Disappointed, the old man skulked away.
Annie Mae sat on the bank, hugging her baby in the blanket, for two whole days until the river receded enough to pass. Each night, she fed Harry in the moonlit darkness, sticking close to the tent, keeping watch for the grizzled vet. She didn’t see him, but she always felt him near, crouched among the rocks. During the day, he grinned at her—not a leering grin, Annie Mae realized now. She’d been observing him carefully. He smiled the same way at Andrew. The man was simply lonely, hungry
for human contact, any contact. He no longer scared Annie Mae, but she saw in him the end result of crazy dreams. A man heads for the edge of the world, seeking pleasure and fortune, she thought, and winds up a parched old ghost. She saw in him Andrew’s brother, Lee. She saw a possible future for her husband. For these reasons, she didn’t like being near him. Harry kicked and blubbered whenever he came close, as if warning the man to stay away from his mother, and Annie Mae was grateful for her son’s frightful noise.
Finally, she agreed to cross the river, not because the water seemed significantly safer to her, but because she couldn’t abide the ferry captain any longer—the reminder, in his dusty, sad dishevelment, of false expectations. Better to move on and know your own troubles firsthand, rather than pace the banks anticipating them.
“Promise me,” she told Andrew, “wherever we settle, you’ll keep men like him away from us.”
“I promise.”
She shook her head, crying.
“I do, honey.”
“You can’t. He’ll be everywhere.

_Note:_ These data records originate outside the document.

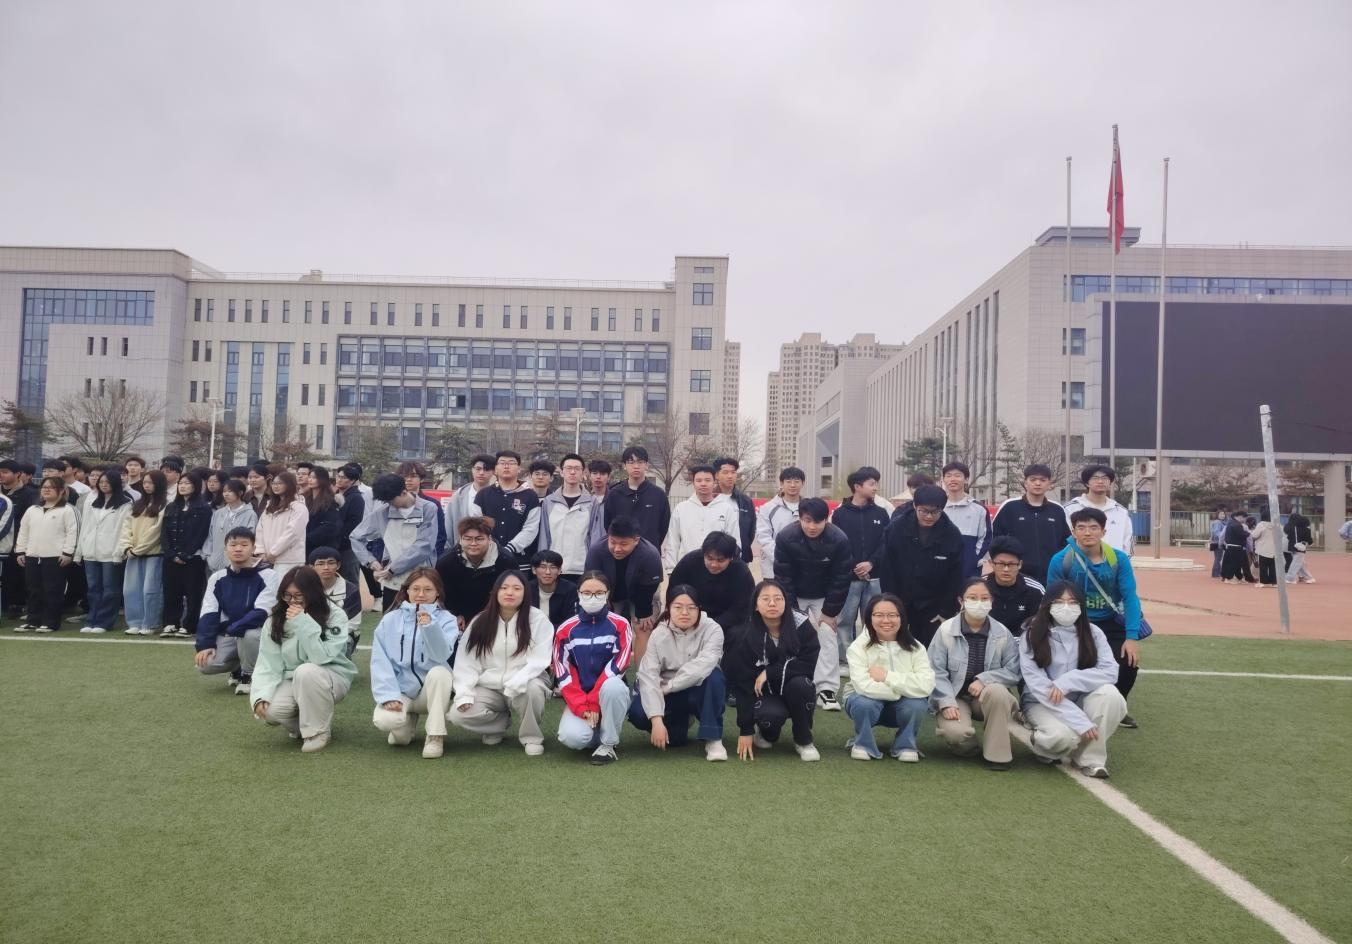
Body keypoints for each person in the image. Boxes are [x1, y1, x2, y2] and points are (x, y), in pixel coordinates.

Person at [1048, 507, 1144, 728]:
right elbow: (1051, 597)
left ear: (1103, 531)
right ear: (1073, 532)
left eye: (1093, 527)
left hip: (1110, 621)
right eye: (1081, 528)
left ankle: (1118, 705)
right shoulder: (1061, 560)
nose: (1088, 532)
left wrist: (1131, 637)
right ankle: (1068, 705)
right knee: (1072, 664)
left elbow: (1130, 597)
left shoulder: (1118, 559)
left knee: (1127, 662)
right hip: (1073, 621)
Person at [1019, 582, 1127, 779]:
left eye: (1073, 602)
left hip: (1080, 697)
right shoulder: (1031, 634)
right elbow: (1038, 685)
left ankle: (1090, 759)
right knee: (1062, 738)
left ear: (1081, 606)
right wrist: (1080, 721)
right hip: (1042, 701)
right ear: (1047, 605)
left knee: (1111, 695)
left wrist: (1069, 681)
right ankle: (1043, 744)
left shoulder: (1094, 632)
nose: (1066, 608)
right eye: (1059, 602)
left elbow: (1110, 671)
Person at [250, 566, 359, 753]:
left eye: (298, 595)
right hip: (291, 678)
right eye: (287, 595)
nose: (292, 601)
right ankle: (302, 726)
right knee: (271, 711)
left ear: (313, 592)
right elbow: (267, 662)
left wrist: (302, 622)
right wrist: (260, 695)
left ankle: (318, 732)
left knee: (306, 671)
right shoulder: (275, 619)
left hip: (331, 675)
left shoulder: (335, 615)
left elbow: (321, 657)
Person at [450, 570, 555, 755]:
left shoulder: (537, 619)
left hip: (525, 682)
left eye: (517, 588)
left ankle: (531, 737)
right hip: (490, 687)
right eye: (504, 588)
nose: (510, 593)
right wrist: (464, 693)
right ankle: (498, 724)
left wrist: (517, 682)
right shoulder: (480, 621)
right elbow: (466, 662)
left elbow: (540, 659)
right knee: (457, 715)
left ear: (525, 593)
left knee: (532, 690)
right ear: (496, 592)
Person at [928, 577, 1022, 771]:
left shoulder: (1002, 632)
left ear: (992, 601)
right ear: (961, 601)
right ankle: (971, 747)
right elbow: (935, 671)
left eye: (984, 598)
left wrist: (985, 679)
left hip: (986, 697)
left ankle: (998, 755)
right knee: (956, 734)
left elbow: (1013, 670)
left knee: (998, 692)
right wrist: (946, 701)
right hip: (955, 695)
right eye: (972, 598)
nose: (979, 603)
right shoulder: (945, 631)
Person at [722, 579, 821, 761]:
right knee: (770, 721)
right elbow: (743, 684)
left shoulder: (802, 625)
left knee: (802, 685)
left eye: (778, 598)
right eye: (765, 599)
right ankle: (764, 730)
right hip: (764, 693)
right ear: (756, 605)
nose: (772, 603)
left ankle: (804, 740)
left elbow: (807, 664)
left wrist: (770, 672)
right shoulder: (744, 634)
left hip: (793, 687)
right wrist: (746, 730)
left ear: (786, 602)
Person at [627, 585, 728, 761]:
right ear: (668, 608)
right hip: (668, 693)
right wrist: (656, 720)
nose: (684, 613)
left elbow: (703, 666)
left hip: (694, 689)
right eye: (678, 607)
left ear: (699, 609)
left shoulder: (712, 629)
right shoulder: (659, 634)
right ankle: (678, 723)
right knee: (639, 714)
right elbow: (648, 675)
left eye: (691, 608)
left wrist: (670, 687)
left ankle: (713, 739)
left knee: (714, 676)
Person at [773, 497, 853, 711]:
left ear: (826, 519)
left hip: (824, 595)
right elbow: (783, 576)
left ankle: (826, 690)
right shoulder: (785, 537)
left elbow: (841, 578)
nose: (812, 526)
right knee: (789, 633)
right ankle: (786, 681)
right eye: (807, 520)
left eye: (818, 521)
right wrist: (793, 611)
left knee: (827, 633)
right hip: (793, 594)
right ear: (799, 518)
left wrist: (830, 612)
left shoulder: (839, 539)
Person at [369, 568, 460, 758]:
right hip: (401, 691)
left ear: (437, 593)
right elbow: (379, 661)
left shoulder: (447, 620)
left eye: (428, 589)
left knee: (440, 673)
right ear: (407, 590)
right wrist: (389, 696)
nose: (421, 594)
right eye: (416, 589)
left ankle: (435, 735)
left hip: (430, 691)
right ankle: (407, 720)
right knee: (391, 730)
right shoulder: (389, 620)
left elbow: (441, 655)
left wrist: (430, 627)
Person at [843, 593, 935, 761]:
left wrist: (887, 676)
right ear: (869, 618)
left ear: (901, 618)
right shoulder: (858, 648)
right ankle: (862, 744)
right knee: (863, 703)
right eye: (879, 615)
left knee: (916, 704)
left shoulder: (916, 648)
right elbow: (863, 686)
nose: (886, 620)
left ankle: (905, 745)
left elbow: (927, 685)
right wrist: (902, 689)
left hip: (902, 706)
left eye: (892, 615)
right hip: (868, 703)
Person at [553, 571, 633, 765]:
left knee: (613, 686)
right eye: (587, 593)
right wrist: (582, 706)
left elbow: (618, 666)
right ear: (579, 594)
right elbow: (564, 673)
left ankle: (608, 744)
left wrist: (594, 703)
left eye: (599, 593)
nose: (593, 598)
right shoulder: (565, 629)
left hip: (609, 694)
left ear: (607, 594)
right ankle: (597, 733)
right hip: (580, 697)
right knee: (571, 738)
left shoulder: (621, 625)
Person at [879, 484, 965, 647]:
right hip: (899, 600)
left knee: (928, 649)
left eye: (935, 512)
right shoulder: (896, 528)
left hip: (933, 605)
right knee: (895, 646)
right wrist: (890, 602)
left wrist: (946, 611)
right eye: (923, 511)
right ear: (914, 506)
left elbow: (955, 576)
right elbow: (887, 568)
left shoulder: (952, 535)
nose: (929, 516)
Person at [196, 527, 278, 694]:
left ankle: (249, 675)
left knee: (249, 634)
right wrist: (205, 644)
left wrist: (234, 628)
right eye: (233, 545)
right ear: (226, 549)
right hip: (233, 633)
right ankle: (238, 667)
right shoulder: (217, 577)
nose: (238, 549)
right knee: (205, 664)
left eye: (244, 544)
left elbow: (262, 612)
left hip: (259, 633)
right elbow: (209, 612)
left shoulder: (269, 575)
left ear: (253, 548)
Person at [351, 473, 440, 609]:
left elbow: (424, 545)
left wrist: (393, 568)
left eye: (391, 500)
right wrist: (371, 561)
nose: (389, 505)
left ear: (403, 492)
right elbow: (355, 537)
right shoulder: (382, 513)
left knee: (422, 619)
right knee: (390, 620)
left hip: (422, 579)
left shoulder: (428, 508)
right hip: (392, 583)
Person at [583, 516, 664, 664]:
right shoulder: (596, 551)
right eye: (613, 542)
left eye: (623, 544)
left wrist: (644, 612)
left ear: (636, 540)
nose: (617, 548)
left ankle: (643, 673)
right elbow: (592, 583)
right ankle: (606, 670)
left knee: (643, 628)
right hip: (608, 593)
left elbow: (650, 587)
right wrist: (603, 608)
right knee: (605, 627)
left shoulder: (650, 554)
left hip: (642, 593)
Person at [832, 466, 891, 663]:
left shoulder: (881, 513)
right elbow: (838, 544)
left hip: (874, 577)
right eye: (872, 484)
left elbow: (885, 543)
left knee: (874, 619)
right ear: (857, 486)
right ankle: (846, 659)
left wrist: (871, 563)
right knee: (845, 620)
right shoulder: (840, 514)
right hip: (849, 578)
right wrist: (855, 567)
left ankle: (871, 657)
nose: (876, 487)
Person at [14, 476, 78, 632]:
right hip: (32, 556)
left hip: (55, 557)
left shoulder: (67, 510)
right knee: (33, 590)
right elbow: (23, 531)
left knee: (52, 590)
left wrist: (68, 553)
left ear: (61, 491)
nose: (46, 490)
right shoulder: (32, 510)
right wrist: (20, 551)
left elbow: (73, 532)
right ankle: (33, 620)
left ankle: (50, 622)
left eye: (51, 487)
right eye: (44, 487)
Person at [991, 464, 1071, 584]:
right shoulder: (1010, 507)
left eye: (1042, 480)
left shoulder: (1058, 510)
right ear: (1025, 483)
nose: (1038, 483)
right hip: (1017, 575)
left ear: (1049, 484)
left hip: (1051, 574)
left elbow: (1067, 543)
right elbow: (995, 539)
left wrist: (1059, 565)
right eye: (1033, 479)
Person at [74, 468, 132, 634]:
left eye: (107, 482)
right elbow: (85, 527)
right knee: (93, 589)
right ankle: (91, 620)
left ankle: (104, 622)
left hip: (111, 553)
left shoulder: (125, 504)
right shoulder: (92, 502)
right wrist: (79, 552)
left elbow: (123, 530)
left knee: (110, 589)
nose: (104, 485)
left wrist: (118, 553)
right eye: (101, 482)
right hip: (90, 551)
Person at [436, 516, 517, 626]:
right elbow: (443, 596)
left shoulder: (506, 561)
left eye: (479, 539)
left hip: (497, 617)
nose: (473, 543)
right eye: (468, 539)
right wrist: (454, 616)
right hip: (459, 619)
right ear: (460, 539)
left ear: (489, 539)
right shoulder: (446, 562)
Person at [161, 471, 213, 639]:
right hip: (171, 557)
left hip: (193, 558)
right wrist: (171, 553)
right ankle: (171, 622)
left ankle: (189, 625)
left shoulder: (203, 508)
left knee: (193, 592)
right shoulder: (171, 506)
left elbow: (201, 534)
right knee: (171, 591)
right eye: (181, 483)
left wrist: (185, 554)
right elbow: (164, 533)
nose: (182, 486)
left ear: (196, 486)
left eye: (187, 483)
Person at [669, 532, 755, 633]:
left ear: (731, 558)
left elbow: (742, 608)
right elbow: (673, 592)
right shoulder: (689, 562)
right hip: (692, 616)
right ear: (703, 553)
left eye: (720, 560)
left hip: (727, 622)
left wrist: (712, 626)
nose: (714, 564)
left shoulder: (741, 572)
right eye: (709, 558)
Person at [662, 463, 739, 573]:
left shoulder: (726, 509)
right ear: (693, 483)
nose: (703, 484)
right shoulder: (681, 508)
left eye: (707, 480)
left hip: (717, 568)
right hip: (687, 568)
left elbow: (734, 540)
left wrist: (731, 568)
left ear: (714, 482)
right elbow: (673, 542)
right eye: (698, 480)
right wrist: (671, 569)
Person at [118, 471, 167, 636]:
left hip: (153, 554)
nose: (146, 485)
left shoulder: (164, 505)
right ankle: (135, 622)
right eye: (145, 482)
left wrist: (137, 550)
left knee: (150, 590)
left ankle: (151, 623)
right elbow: (126, 527)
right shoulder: (136, 505)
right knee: (131, 590)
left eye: (150, 483)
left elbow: (156, 531)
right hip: (132, 554)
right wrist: (127, 547)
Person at [472, 451, 540, 566]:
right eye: (502, 463)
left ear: (519, 469)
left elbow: (531, 528)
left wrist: (510, 548)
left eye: (511, 463)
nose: (506, 466)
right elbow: (476, 524)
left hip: (519, 560)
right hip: (487, 558)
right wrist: (491, 547)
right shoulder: (483, 495)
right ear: (495, 469)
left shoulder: (530, 496)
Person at [537, 452, 596, 580]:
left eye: (577, 469)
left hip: (582, 569)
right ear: (562, 472)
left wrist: (593, 566)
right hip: (554, 568)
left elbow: (595, 536)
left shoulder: (592, 502)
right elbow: (544, 536)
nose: (573, 472)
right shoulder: (549, 501)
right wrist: (543, 565)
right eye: (569, 468)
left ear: (583, 473)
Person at [602, 446, 670, 549]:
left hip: (649, 553)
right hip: (621, 552)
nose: (636, 466)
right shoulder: (614, 494)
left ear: (647, 465)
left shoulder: (658, 495)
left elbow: (663, 527)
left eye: (640, 462)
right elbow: (608, 525)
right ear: (624, 466)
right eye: (631, 462)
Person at [1064, 464, 1134, 556]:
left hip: (1113, 563)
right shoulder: (1070, 509)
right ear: (1087, 483)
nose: (1100, 481)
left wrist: (1122, 562)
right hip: (1079, 563)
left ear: (1110, 482)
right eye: (1095, 478)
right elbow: (1065, 540)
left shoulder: (1121, 511)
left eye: (1104, 478)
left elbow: (1128, 541)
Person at [938, 461, 991, 578]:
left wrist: (973, 559)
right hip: (939, 569)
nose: (952, 479)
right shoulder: (938, 508)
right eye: (948, 476)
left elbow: (986, 538)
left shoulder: (979, 509)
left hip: (969, 571)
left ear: (966, 479)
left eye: (957, 475)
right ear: (943, 480)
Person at [984, 536, 1045, 635]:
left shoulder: (1035, 590)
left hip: (1024, 642)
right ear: (991, 563)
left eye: (1011, 564)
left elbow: (1041, 624)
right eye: (1001, 564)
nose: (1006, 569)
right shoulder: (980, 587)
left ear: (1020, 564)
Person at [1, 459, 39, 618]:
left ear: (18, 474)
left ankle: (16, 605)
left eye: (5, 472)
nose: (1, 475)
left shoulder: (30, 494)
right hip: (2, 543)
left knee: (15, 576)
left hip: (18, 542)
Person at [308, 546, 363, 655]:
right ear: (311, 567)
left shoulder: (350, 590)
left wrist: (326, 636)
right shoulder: (304, 588)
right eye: (320, 564)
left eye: (331, 563)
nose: (326, 567)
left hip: (339, 634)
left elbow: (353, 623)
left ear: (338, 565)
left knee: (346, 641)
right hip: (310, 633)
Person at [254, 471, 309, 570]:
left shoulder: (299, 507)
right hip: (265, 560)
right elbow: (260, 530)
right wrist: (260, 551)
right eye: (274, 483)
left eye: (280, 483)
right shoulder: (269, 507)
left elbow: (292, 533)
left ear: (289, 485)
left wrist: (273, 553)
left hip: (289, 561)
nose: (275, 486)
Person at [755, 466, 804, 570]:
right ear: (781, 483)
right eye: (788, 481)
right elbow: (764, 537)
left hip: (803, 567)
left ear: (803, 483)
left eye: (796, 481)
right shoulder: (767, 508)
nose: (792, 485)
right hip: (773, 568)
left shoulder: (808, 507)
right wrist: (782, 558)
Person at [206, 479, 258, 573]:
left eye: (230, 491)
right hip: (214, 564)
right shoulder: (218, 513)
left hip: (237, 565)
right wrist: (208, 556)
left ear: (240, 493)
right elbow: (210, 536)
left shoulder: (250, 514)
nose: (226, 494)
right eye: (224, 491)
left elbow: (250, 539)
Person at [398, 460, 448, 558]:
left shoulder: (433, 504)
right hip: (396, 558)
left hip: (424, 560)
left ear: (421, 479)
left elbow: (440, 536)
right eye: (405, 476)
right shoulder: (392, 504)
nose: (408, 479)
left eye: (413, 476)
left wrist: (432, 560)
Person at [713, 457, 756, 564]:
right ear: (716, 475)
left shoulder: (745, 501)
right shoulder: (710, 498)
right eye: (725, 472)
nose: (730, 476)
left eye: (733, 472)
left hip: (739, 558)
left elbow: (750, 532)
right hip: (713, 557)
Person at [444, 453, 494, 544]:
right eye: (478, 469)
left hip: (490, 548)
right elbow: (448, 525)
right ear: (472, 470)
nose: (481, 473)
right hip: (462, 547)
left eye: (486, 469)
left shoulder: (497, 496)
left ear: (493, 472)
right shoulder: (459, 495)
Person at [526, 550, 579, 629]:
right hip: (532, 632)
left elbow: (572, 620)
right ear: (534, 570)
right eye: (543, 567)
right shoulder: (526, 589)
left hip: (560, 633)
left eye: (553, 567)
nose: (548, 572)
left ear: (559, 570)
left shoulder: (571, 590)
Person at [303, 466, 342, 558]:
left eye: (314, 477)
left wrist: (307, 538)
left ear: (322, 479)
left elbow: (329, 526)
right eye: (309, 477)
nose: (310, 480)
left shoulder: (330, 501)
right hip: (304, 546)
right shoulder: (304, 498)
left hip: (321, 546)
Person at [1220, 510, 1256, 585]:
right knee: (1233, 563)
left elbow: (1223, 536)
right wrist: (1248, 533)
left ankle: (1239, 577)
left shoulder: (1231, 523)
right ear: (1240, 517)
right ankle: (1228, 578)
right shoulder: (1236, 525)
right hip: (1235, 547)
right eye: (1244, 518)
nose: (1244, 520)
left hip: (1234, 547)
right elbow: (1242, 534)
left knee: (1238, 563)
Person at [584, 458, 612, 549]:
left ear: (609, 477)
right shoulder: (583, 501)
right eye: (595, 473)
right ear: (589, 475)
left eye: (602, 474)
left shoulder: (614, 499)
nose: (598, 477)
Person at [1250, 511, 1282, 588]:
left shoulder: (1261, 524)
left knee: (1263, 566)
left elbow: (1254, 535)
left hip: (1263, 548)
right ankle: (1274, 582)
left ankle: (1263, 582)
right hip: (1274, 548)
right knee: (1273, 566)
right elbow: (1281, 535)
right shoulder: (1277, 524)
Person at [1284, 510, 1315, 584]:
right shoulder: (1307, 530)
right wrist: (1310, 543)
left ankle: (1291, 578)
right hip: (1300, 548)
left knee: (1298, 564)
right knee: (1298, 564)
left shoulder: (1293, 528)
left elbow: (1288, 537)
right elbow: (1309, 539)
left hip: (1292, 547)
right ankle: (1293, 578)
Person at [1208, 507, 1229, 580]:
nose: (1222, 515)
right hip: (1217, 542)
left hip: (1220, 542)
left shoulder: (1223, 522)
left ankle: (1217, 573)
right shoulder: (1217, 522)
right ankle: (1216, 573)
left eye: (1223, 514)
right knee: (1218, 558)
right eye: (1220, 514)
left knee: (1219, 558)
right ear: (1217, 515)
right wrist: (1223, 538)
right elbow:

Who else travels where we’re going, except lost old souls like him?” She tightened her grip on her baby.
“Now, Annie—”
“Promise me Harry won’t be a slave to the land all his life.”
“Of course not. That’s why we’re moving. Harry’ll get whatever he wants.”
“Promise me you won’t drag him into politics.”
“Honey—”
“Promise me.”
He looked at her, then slid his gaze toward the water. “Now’s the time,” he said softly. “It won’t get calmer than this. Not for a while.”
“Andrew—”
“We’re leaving. Get your stuff, now.”
He guided the team onto the raft. The wagon’s wooden wheels rumbled like echoes in a tunnel on the smooth, floating planks. Annie Mae, lanced with pain in the lower part of her back, stepped aboard with Harry, and the ferry captain shoved off with a long oak pole. “Don’t know why you want to go,” Parker muttered to Andrew, watching Annie Mae. “It’s nothing but savage country, up north.”